# Required action
Gather every line of the entries that includes the word "female".

# Working data
=== Section Start ===

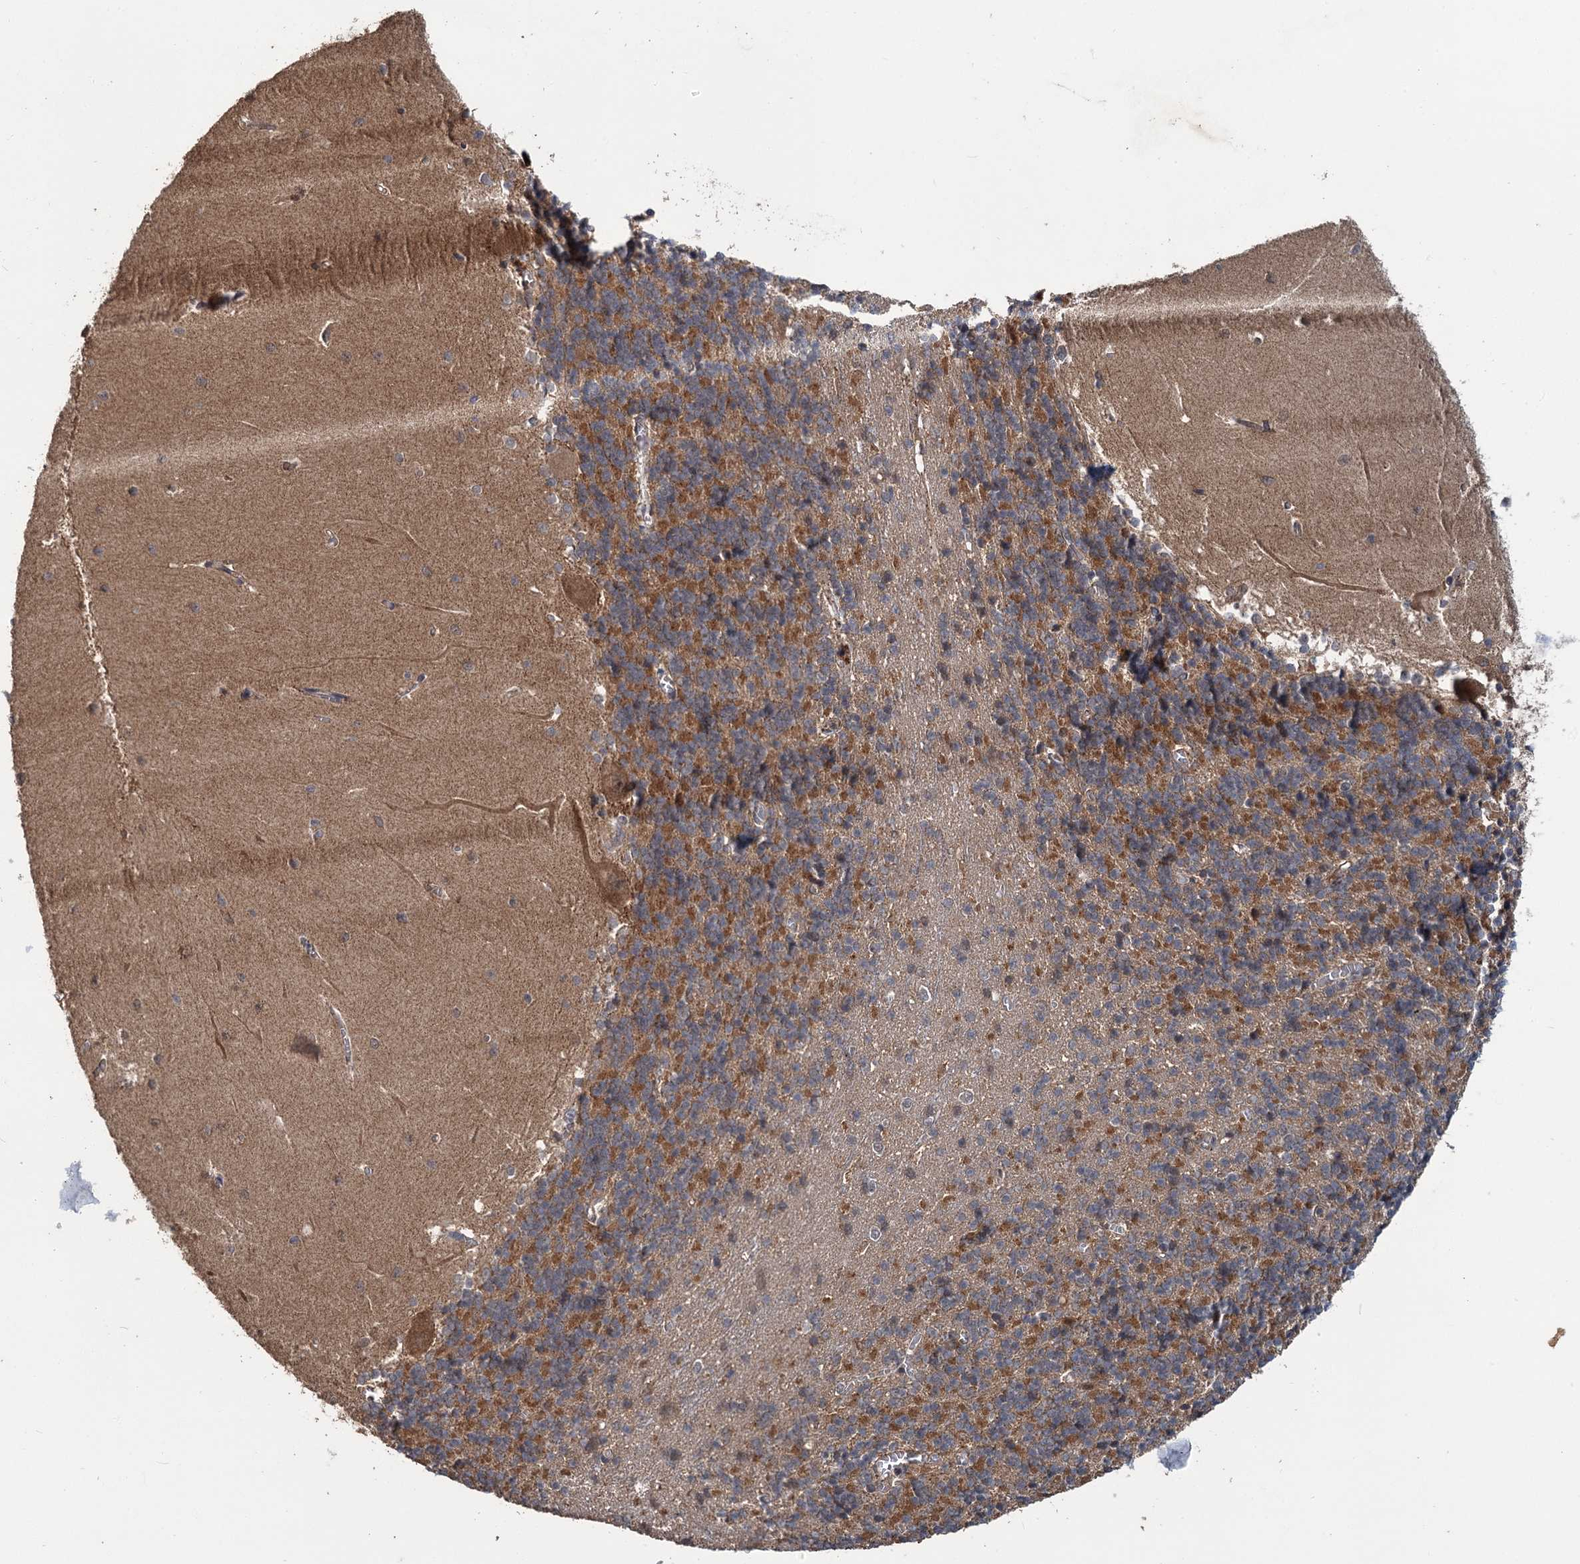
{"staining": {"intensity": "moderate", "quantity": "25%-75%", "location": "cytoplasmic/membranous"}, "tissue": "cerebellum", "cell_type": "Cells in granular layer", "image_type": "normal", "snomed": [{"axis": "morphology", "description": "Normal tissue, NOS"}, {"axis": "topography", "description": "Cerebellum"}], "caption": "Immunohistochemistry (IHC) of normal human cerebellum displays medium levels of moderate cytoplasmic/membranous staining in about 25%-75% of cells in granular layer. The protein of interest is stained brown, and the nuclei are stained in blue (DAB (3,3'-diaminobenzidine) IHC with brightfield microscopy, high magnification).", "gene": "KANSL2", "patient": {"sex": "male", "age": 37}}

=== Section End ===
=== Section Start ===

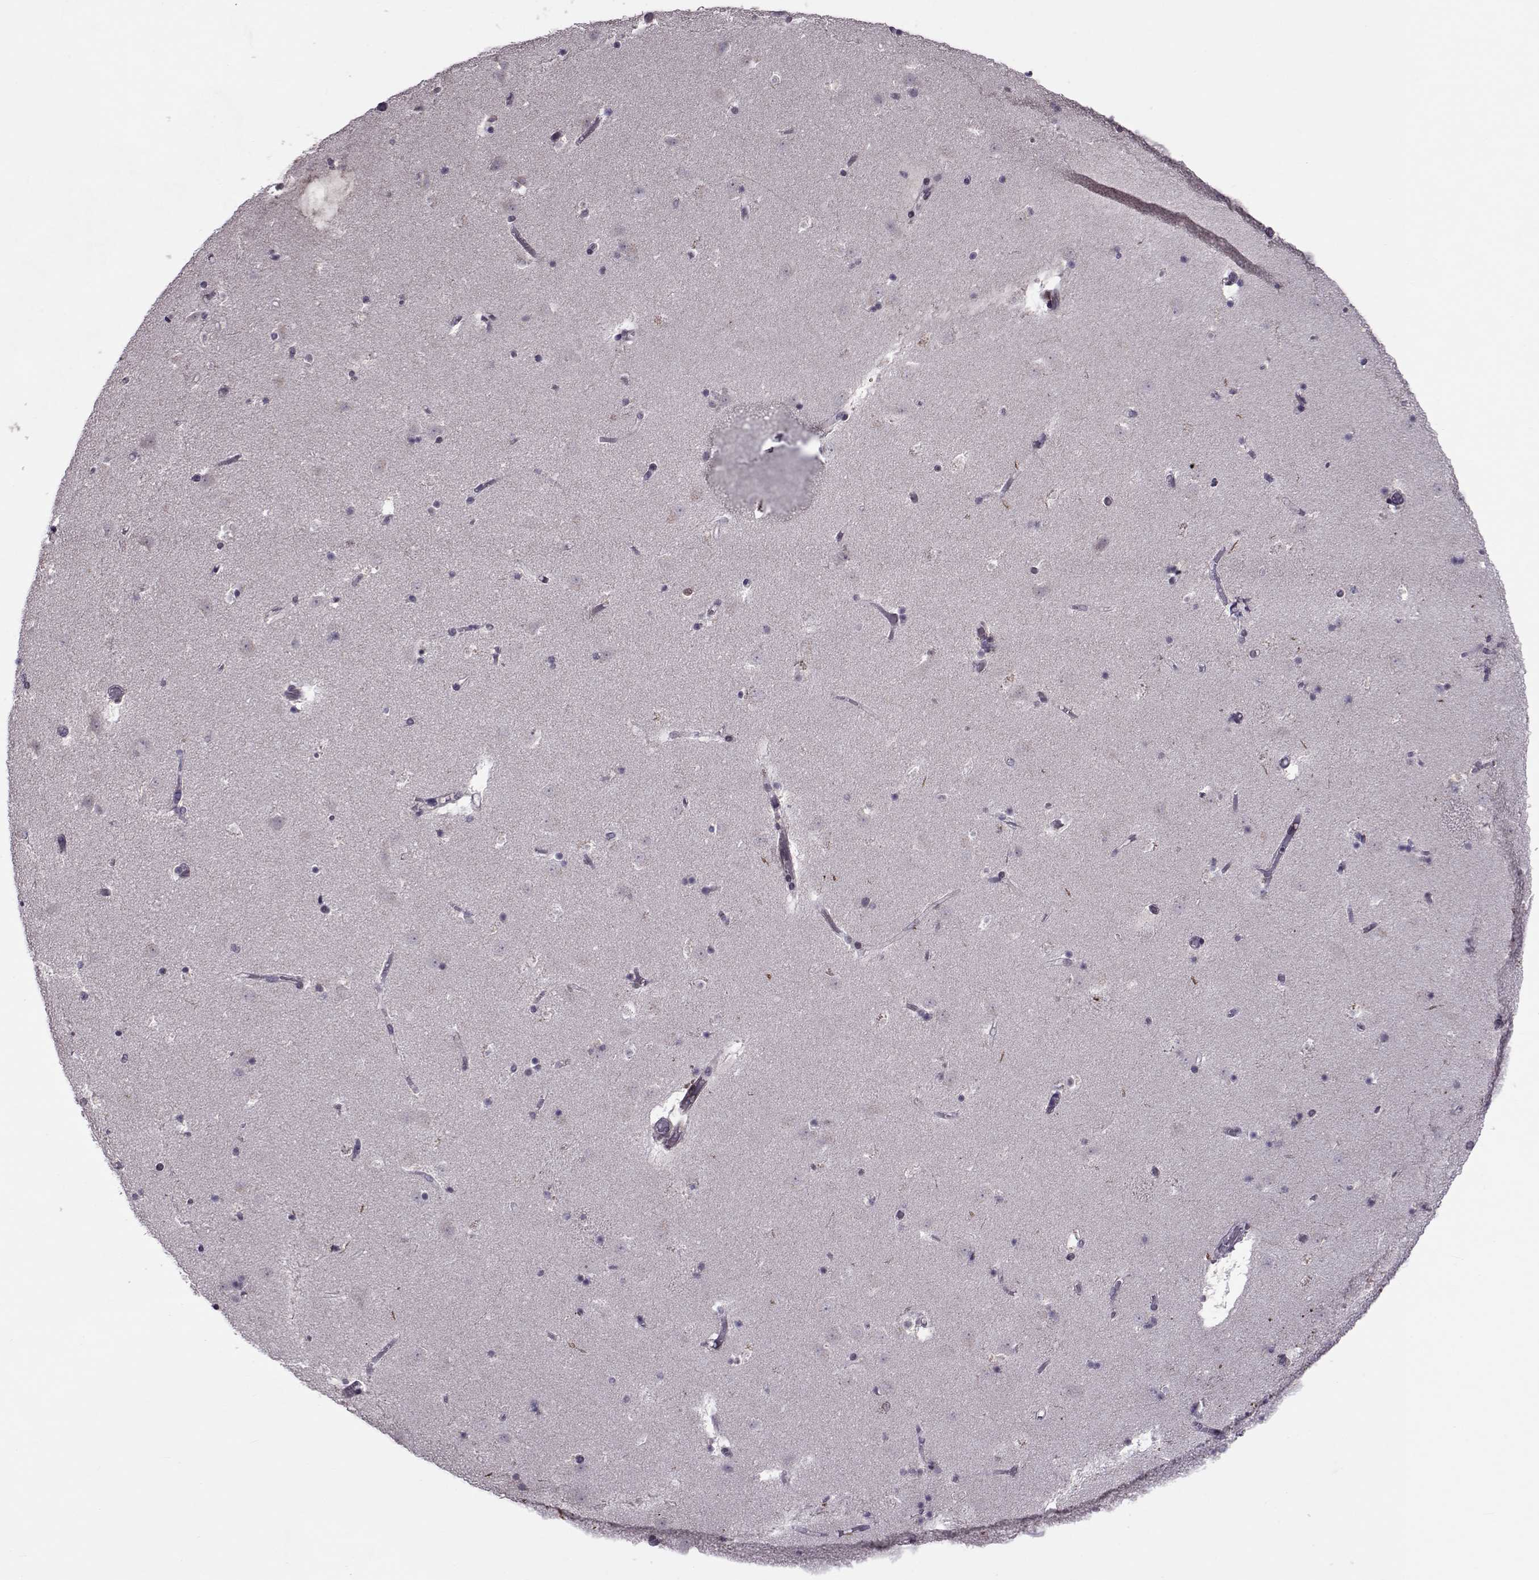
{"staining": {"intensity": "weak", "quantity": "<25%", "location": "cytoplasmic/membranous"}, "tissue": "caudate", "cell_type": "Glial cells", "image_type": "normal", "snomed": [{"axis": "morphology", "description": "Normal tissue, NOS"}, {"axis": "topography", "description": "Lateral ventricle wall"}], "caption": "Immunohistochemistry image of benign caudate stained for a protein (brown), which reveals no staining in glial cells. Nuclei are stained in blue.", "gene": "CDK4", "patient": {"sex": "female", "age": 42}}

=== Section End ===
=== Section Start ===

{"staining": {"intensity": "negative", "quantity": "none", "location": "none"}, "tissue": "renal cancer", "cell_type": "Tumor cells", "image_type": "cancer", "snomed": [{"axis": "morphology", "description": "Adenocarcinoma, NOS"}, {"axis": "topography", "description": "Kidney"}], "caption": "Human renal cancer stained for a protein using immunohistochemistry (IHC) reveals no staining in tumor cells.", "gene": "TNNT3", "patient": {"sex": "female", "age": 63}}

=== Section End ===

# Reply
{"staining": {"intensity": "weak", "quantity": "<25%", "location": "cytoplasmic/membranous"}, "tissue": "caudate", "cell_type": "Glial cells", "image_type": "normal", "snomed": [{"axis": "morphology", "description": "Normal tissue, NOS"}, {"axis": "topography", "description": "Lateral ventricle wall"}], "caption": "Immunohistochemistry image of benign caudate stained for a protein (brown), which reveals no staining in glial cells. Nuclei are stained in blue.", "gene": "CDK4", "patient": {"sex": "female", "age": 42}}
{"staining": {"intensity": "negative", "quantity": "none", "location": "none"}, "tissue": "renal cancer", "cell_type": "Tumor cells", "image_type": "cancer", "snomed": [{"axis": "morphology", "description": "Adenocarcinoma, NOS"}, {"axis": "topography", "description": "Kidney"}], "caption": "Human renal cancer stained for a protein using immunohistochemistry (IHC) reveals no staining in tumor cells.", "gene": "TNNT3", "patient": {"sex": "female", "age": 63}}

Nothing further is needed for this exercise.